Earlier this year I posted a blog named “Crossing national boundaries: IPV prevention and intervention” that highlighted the main findings from two literature reviews on the topics of 1) Studying abroad and IPV, and 2) International students and IPV. Here is an update on what UNC Chapel Hill is doing to find out more about IPV and harassment experienced by students who study abroad:
In Fall 2013, The UNC Study Abroad Office (SAO) added a module on IPV prevention to their pre-departure online training which is required for all students studying abroad. The goal of the module is to help students identify risky situations and know what actions to take to minimize risk for themselves and for their peers.
In addition to this online training module, UNC Student Wellness is working with SAO to launch a questionnaire that will be sent out to all students who have recently returned to the USA from their program sites. The questionnaire will gather information about situations in which students experienced IPV or harassment, and their knowledge and access to relevant resources, while studying abroad.
Every year, approximately 1,300 UNC students travel to 70 countries for periods of time that range between weeks and one full academic year.
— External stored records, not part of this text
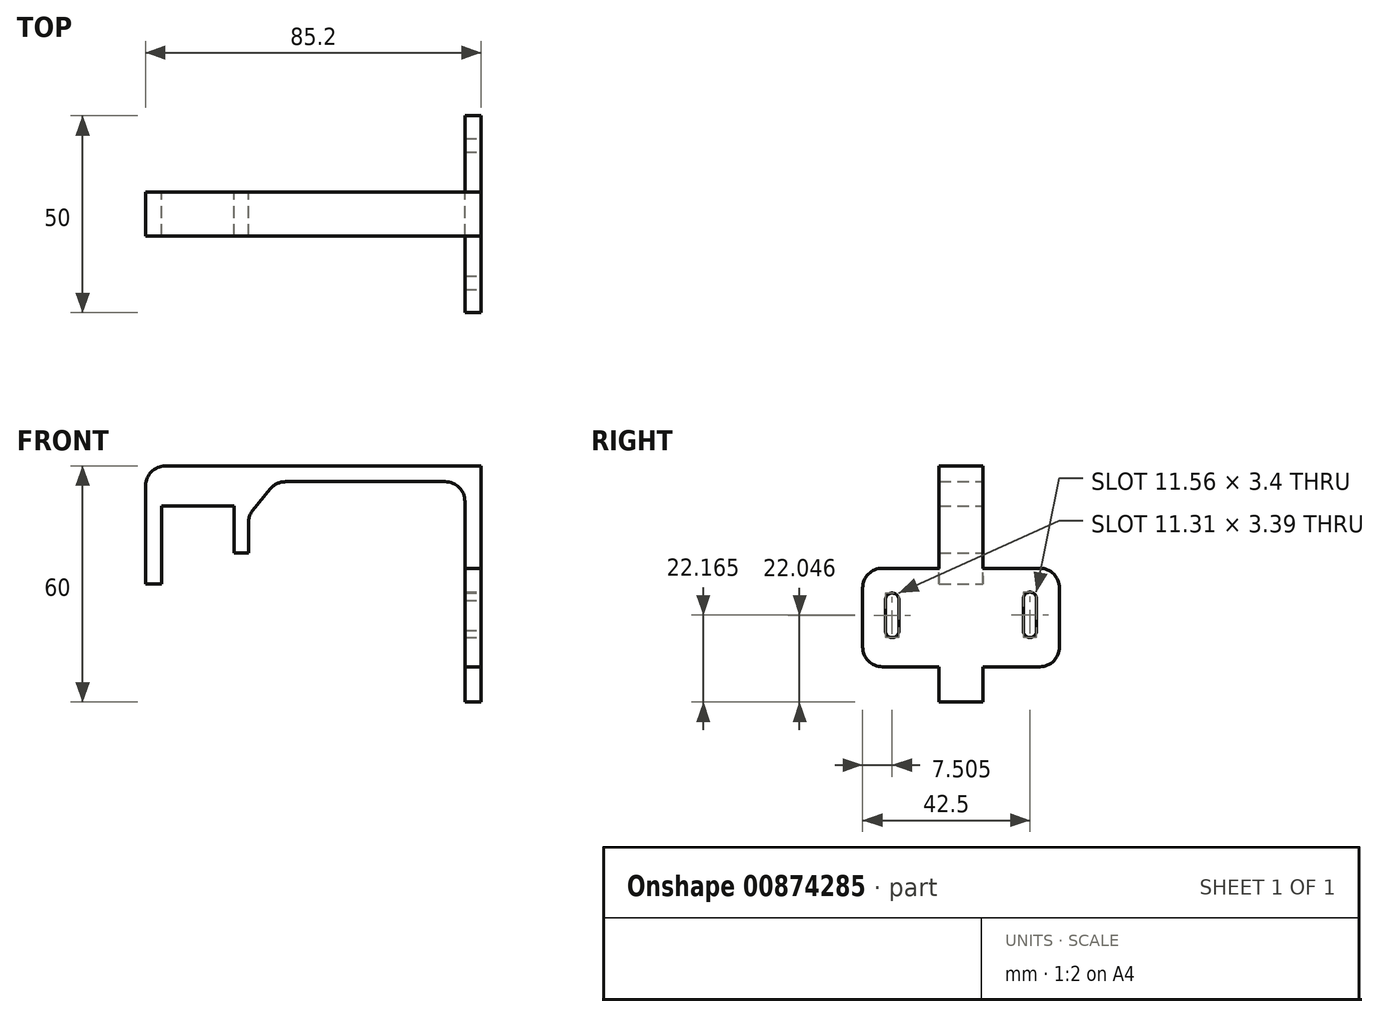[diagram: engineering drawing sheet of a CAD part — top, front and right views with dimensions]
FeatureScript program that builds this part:
annotation { "Feature Type Name" : "Feature", "Feature Type Description" : "" }
export const myFeature = defineFeature(function(context is Context, id is Id, definition is map)
    precondition{}
    {
        {
            var Q0;
            Q0=qCreatedBy(makeId("Front.planeOp"),FACE);
            var sketch = newSketch(context, id + "F0", { "sketchPlane" : qUnion([Q0])});
            skLineSegment(sketch, "E0", {"start": v(-53.8, 53.65) * mm, "end": v(-53.8, 28.65) * mm});
            skLineSegment(sketch, "E1", {"start": v(-53.8, 28.65) * mm, "end": v(-49.8, 28.65) * mm});
            skLineSegment(sketch, "E2", {"start": v(-49.8, 28.65) * mm, "end": v(-49.8, 48.5) * mm});
            skLineSegment(sketch, "E3", {"start": v(-49.8, 48.5) * mm, "end": v(-31.3, 48.5) * mm});
            skLineSegment(sketch, "E4", {"start": v(-31.3, 48.5) * mm, "end": v(-31.3, 36.5) * mm});
            skLineSegment(sketch, "E5", {"start": v(-27.7, 36.5) * mm, "end": v(-27.7, 44.22) * mm});
            skLineSegment(sketch, "E6", {"start": v(-26.57, 47.37) * mm, "end": v(-22.16, 52.8) * mm});
            skLineSegment(sketch, "E7", {"start": v(-18.28, 54.65) * mm, "end": v(22.3, 54.65) * mm});
            skLineSegment(sketch, "E8", {"start": v(27.3, 49.65) * mm, "end": v(27.3, -1.35) * mm});
            skLineSegment(sketch, "E9", {"start": v(31.4, -1.35) * mm, "end": v(31.4, 58.65) * mm});
            skLineSegment(sketch, "E10", {"start": v(26.37, 58.65) * mm, "end": v(-48.8, 58.65) * mm});
            skPoint(sketch, "E11.visualSharp", {"position": v(-53.8, 58.65) * mm});
            skArc(sketch, "E11.filletArc", {"start": v(-48.8, 58.65) * mm, "mid": v(-52.33, 57.19) * mm, "end": v(-53.8, 53.65) * mm});
            skPoint(sketch, "E12.visualSharp", {"position": v(-20.66, 54.65) * mm});
            skArc(sketch, "E12.filletArc", {"start": v(-18.28, 54.65) * mm, "mid": v(-20.43, 54.17) * mm, "end": v(-22.16, 52.8) * mm});
            skPoint(sketch, "E13.visualSharp", {"position": v(-27.7, 45.99) * mm});
            skArc(sketch, "E13.filletArc", {"start": v(-26.57, 47.37) * mm, "mid": v(-27.4, 45.89) * mm, "end": v(-27.7, 44.22) * mm});
            skPoint(sketch, "E14.visualSharp", {"position": v(27.3, 54.65) * mm});
            skArc(sketch, "E14.filletArc", {"start": v(27.3, 49.65) * mm, "mid": v(25.84, 53.19) * mm, "end": v(22.3, 54.65) * mm});
            skPoint(sketch, "E15.visualSharp", {"position": v(26.4, 58.65) * mm});
            skArc(sketch, "E15.filletArc", {"start": v(26.37, 58.65) * mm, "mid": v(26.39, 58.65) * mm, "end": v(26.4, 58.65) * mm});
            skLineSegment(sketch, "E16", {"start": v(-31.3, 36.5) * mm, "end": v(-27.7, 36.5) * mm});
            skPoint(sketch, "E17.end.orphan", {"position": v(27.3, 76.05) * mm});
            skLineSegment(sketch, "E18", {"start": v(26.4, 58.65) * mm, "end": v(31.4, 58.65) * mm});
            skLineSegment(sketch, "E19", {"start": v(31.4, -1.35) * mm, "end": v(27.3, -1.35) * mm});
            skPoint(sketch, "E20.orphan", {"position": v(23.22, -1.35) * mm});
            skSolve(sketch);
        }
        {
            var Q0;
            Q0=makeQuery(id+"F0.imprint","IMPRINT",FACE,{"disambiguationData":[TD([[makeQuery(id+"F0.imprint","IMPRINT",EDGE,{"derivedFrom":sQuery(id+"F0.wireOp",EDGE,"E0")}),1.0]])]});
            extrude(context, id + "F1", {"entities" : qUnion([Q0]), "depth" : 11.1 * mm, "offsetDistance" : 25 * mm});
        }
        {
            var Q0;
            Q0=makeQuery(id+"F1.opExtrude","SWEPT_FACE",FACE,{"disambiguationData":[OSD([sQuery(id+"F0.wireOp",EDGE,"E9")])]});
            var sketch = newSketch(context, id + "F2", { "sketchPlane" : qUnion([Q0])});
            skLineSegment(sketch, "E21.bottom", {"start": v(14.45, 7.65) * mm, "end": v(-25.55, 7.65) * mm});
            skLineSegment(sketch, "E21.top", {"start": v(14.45, 32.65) * mm, "end": v(-25.55, 32.65) * mm});
            skLineSegment(sketch, "E21.left", {"start": v(19.45, 12.65) * mm, "end": v(19.45, 27.65) * mm});
            skLineSegment(sketch, "E21.right", {"start": v(-30.55, 12.65) * mm, "end": v(-30.55, 27.65) * mm});
            skPoint(sketch, "E21.middle", {"position": v(-5.55, 20.15) * mm});
            skPoint(sketch, "E21.middle.positionSnap0", {"position": v(-5.55, -1.35) * mm});
            skPoint(sketch, "E21.centerSnap0", {"position": v(-5.55, -1.35) * mm});
            skArc(sketch, "E22", {"start": v(-21.35, 24.65) * mm, "mid": v(-23.14, 26.35) * mm, "end": v(-24.74, 24.47) * mm});
            skLineSegment(sketch, "E23", {"start": v(-23.05, 49.86) * mm, "end": v(-23.05, -0.25) * mm, "construction": true});
            skLineSegment(sketch, "E24", {"start": v(11.95, 54.3) * mm, "end": v(11.95, 0) * mm, "construction": true});
            skArc(sketch, "E25", {"start": v(-24.74, 16.92) * mm, "mid": v(-23.14, 15.04) * mm, "end": v(-21.35, 16.74) * mm});
            skArc(sketch, "E26", {"start": v(13.65, 24.9) * mm, "mid": v(11.95, 26.6) * mm, "end": v(10.25, 24.9) * mm});
            skArc(sketch, "E27", {"start": v(10.25, 16.73) * mm, "mid": v(11.95, 15.03) * mm, "end": v(13.65, 16.73) * mm});
            skLineSegment(sketch, "E28", {"start": v(-21.35, 24.65) * mm, "end": v(-21.35, 16.74) * mm});
            skLineSegment(sketch, "E29", {"start": v(-24.74, 24.84) * mm, "end": v(-24.74, 16.55) * mm});
            skLineSegment(sketch, "E30", {"start": v(10.25, 24.9) * mm, "end": v(10.25, 16.73) * mm});
            skLineSegment(sketch, "E31", {"start": v(13.65, 24.9) * mm, "end": v(13.65, 16.73) * mm});
            skLineSegment(sketch, "E32", {"start": v(-23.05, 24.65) * mm, "end": v(35.7, 24.65) * mm, "construction": true});
            skLineSegment(sketch, "E33", {"start": v(-10.11, 58.65) * mm, "end": v(23.75, 58.65) * mm, "construction": true});
            skPoint(sketch, "E34.visualSharp", {"position": v(-30.55, 32.65) * mm});
            skArc(sketch, "E34.filletArc", {"start": v(-25.55, 32.65) * mm, "mid": v(-29.09, 31.19) * mm, "end": v(-30.55, 27.65) * mm});
            skPoint(sketch, "E35.visualSharp", {"position": v(19.45, 32.65) * mm});
            skArc(sketch, "E35.filletArc", {"start": v(19.45, 27.65) * mm, "mid": v(17.99, 31.19) * mm, "end": v(14.45, 32.65) * mm});
            skPoint(sketch, "E36.visualSharp", {"position": v(19.45, 7.65) * mm});
            skArc(sketch, "E36.filletArc", {"start": v(14.45, 7.65) * mm, "mid": v(17.99, 9.12) * mm, "end": v(19.45, 12.65) * mm});
            skPoint(sketch, "E37.visualSharp", {"position": v(-30.55, 7.65) * mm});
            skArc(sketch, "E37.filletArc", {"start": v(-30.55, 12.65) * mm, "mid": v(-29.09, 9.12) * mm, "end": v(-25.55, 7.65) * mm});
            skSolve(sketch);
        }
        {
            var Q0;
            Q0=makeQuery(id+"F2.imprint","IMPRINT",FACE,{"disambiguationData":[TD([[makeQuery(id+"F2.imprint","IMPRINT",EDGE,{"derivedFrom":sQuery(id+"F2.wireOp",EDGE,"E21.left")}),1.0]])]});
            var Q1;
            Q1=makeQuery(id+"F2.imprint","IMPRINT",FACE,{"disambiguationData":[TD([[makeQuery(id+"F2.imprint","IMPRINT",EDGE,{"derivedFrom":sQuery(id+"F2.wireOp",EDGE,"E21.right")}),-1.0]])]});
            extrude(context, id + "F3", {"entities" : qUnion([Q0, Q1]), "operationType" : NewBodyOperationType.ADD, "oppositeDirection" : true, "depth" : 4.1 * mm, "offsetDistance" : 25 * mm});
        }
    });
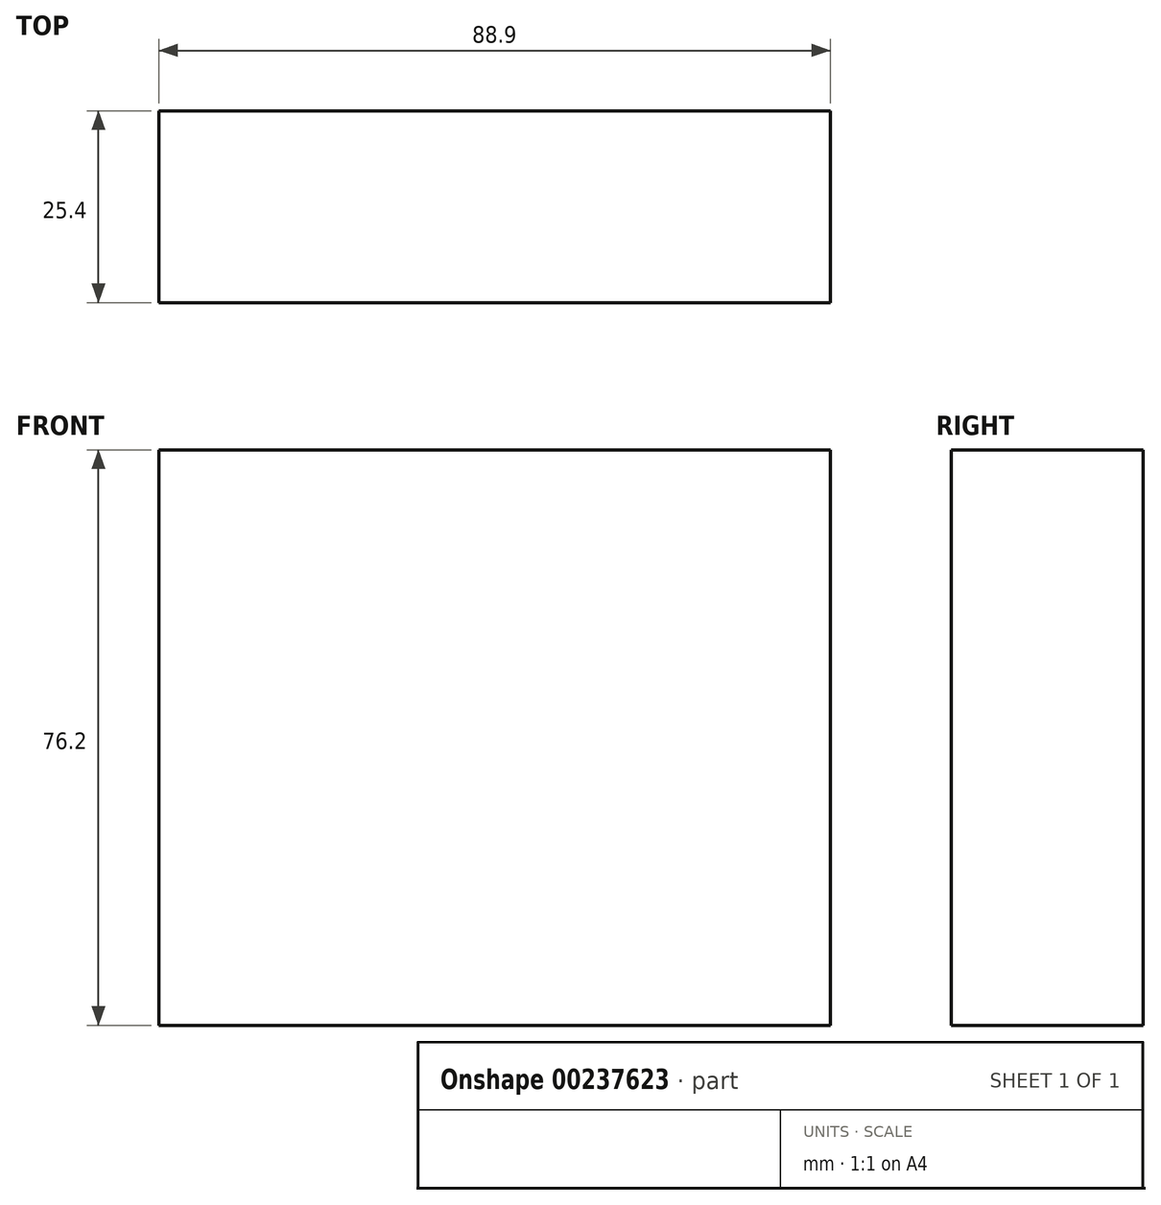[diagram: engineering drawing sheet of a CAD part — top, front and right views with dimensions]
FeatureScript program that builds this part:
annotation { "Feature Type Name" : "Feature", "Feature Type Description" : "" }
export const myFeature = defineFeature(function(context is Context, id is Id, definition is map)
    precondition{}
    {
        {
            var Q0;
            Q0=qCreatedBy(makeId("Front.planeOp"),FACE);
            var sketch = newSketch(context, id + "F0", { "sketchPlane" : qUnion([Q0])});
            skLineSegment(sketch, "E0.bottom", {"start": v(20.15, 0) * mm, "end": v(109.05, 0) * mm});
            skLineSegment(sketch, "E0.top", {"start": v(20.15, 76.2) * mm, "end": v(109.05, 76.2) * mm});
            skLineSegment(sketch, "E0.left", {"start": v(20.15, 0) * mm, "end": v(20.15, 76.2) * mm});
            skLineSegment(sketch, "E0.right", {"start": v(109.05, 0) * mm, "end": v(109.05, 76.2) * mm});
            skSolve(sketch);
        }
        {
            var Q0;
            Q0=makeQuery(id+"F0.imprint","IMPRINT",FACE,{"disambiguationData":[TD([[makeQuery(id+"F0.imprint","IMPRINT",EDGE,{"derivedFrom":sQuery(id+"F0.wireOp",EDGE,"E0.bottom")}),1.0]])]});
            extrude(context, id + "F1", {"entities" : qUnion([Q0]), "depth" : 25.4 * mm});
        }
    });
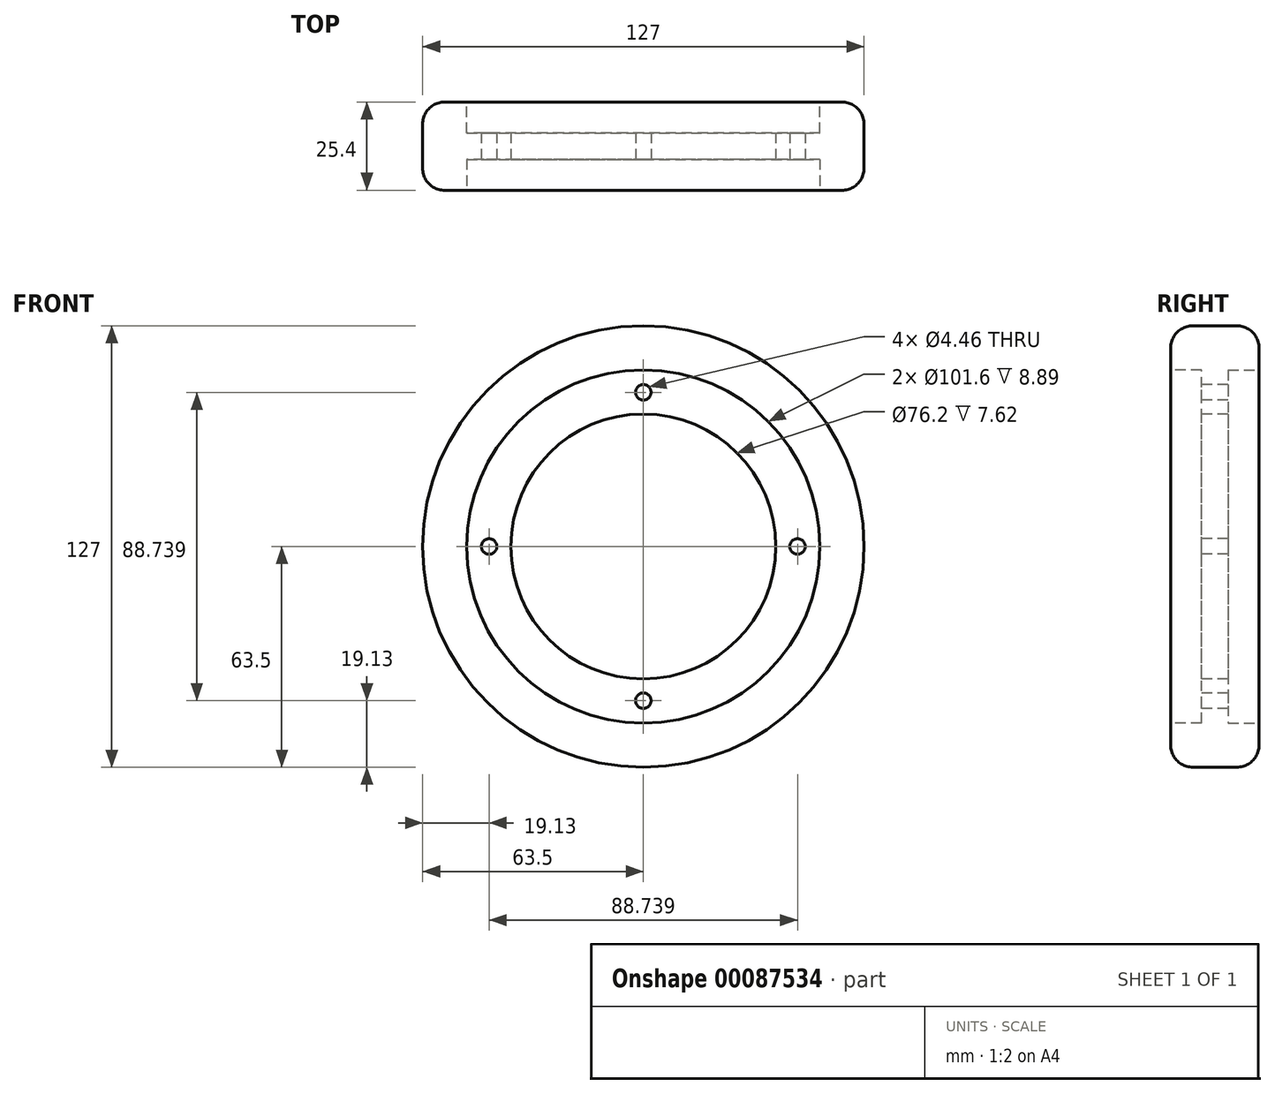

A study published in 2012 researched the risk for sexual assault in a northeastern U.S. college between undergraduate female students compared to their peers studying abroad. Their findings indicate that the semester risk for having nonconsensual sexual contact while studying abroad was more than four times higher than while studying on campus (5.59% vs. 24.54%). (Kimble, Flack, & Burbridge, 2012). Precisely why UNC is taking actions to minimize the risk by empowering students with the knowledge and skills they need.
Based on anecdotal evidence, we know that some UNC students have experienced IPV and/or harassment while studying abroad, but we do not have any data that can help us understand the occurrence or needs of students upon their return to UNC. This anonymous questionnaire will shed light on the types of IPV or harassment situations students face while studying in other countries and the severity of their effects. Additionally, we hope to learn about current gaps in student services that are unique to this subpopulation. Student Wellness will analyze the data and draft a yearly report for the SAO. Based on the results of this analysis, the SAO and Student Wellness will collaborate to improve student services locally and while abroad.
UNC Student Wellness and SAO are looking forward to continue building on this collaboration to ensure safe and fulfilling experiences for students who study abroad.We hope to minimize the risk of experiencing IPV and harassment, build trust with the students, and quickly and effectively address any student needs that may arise.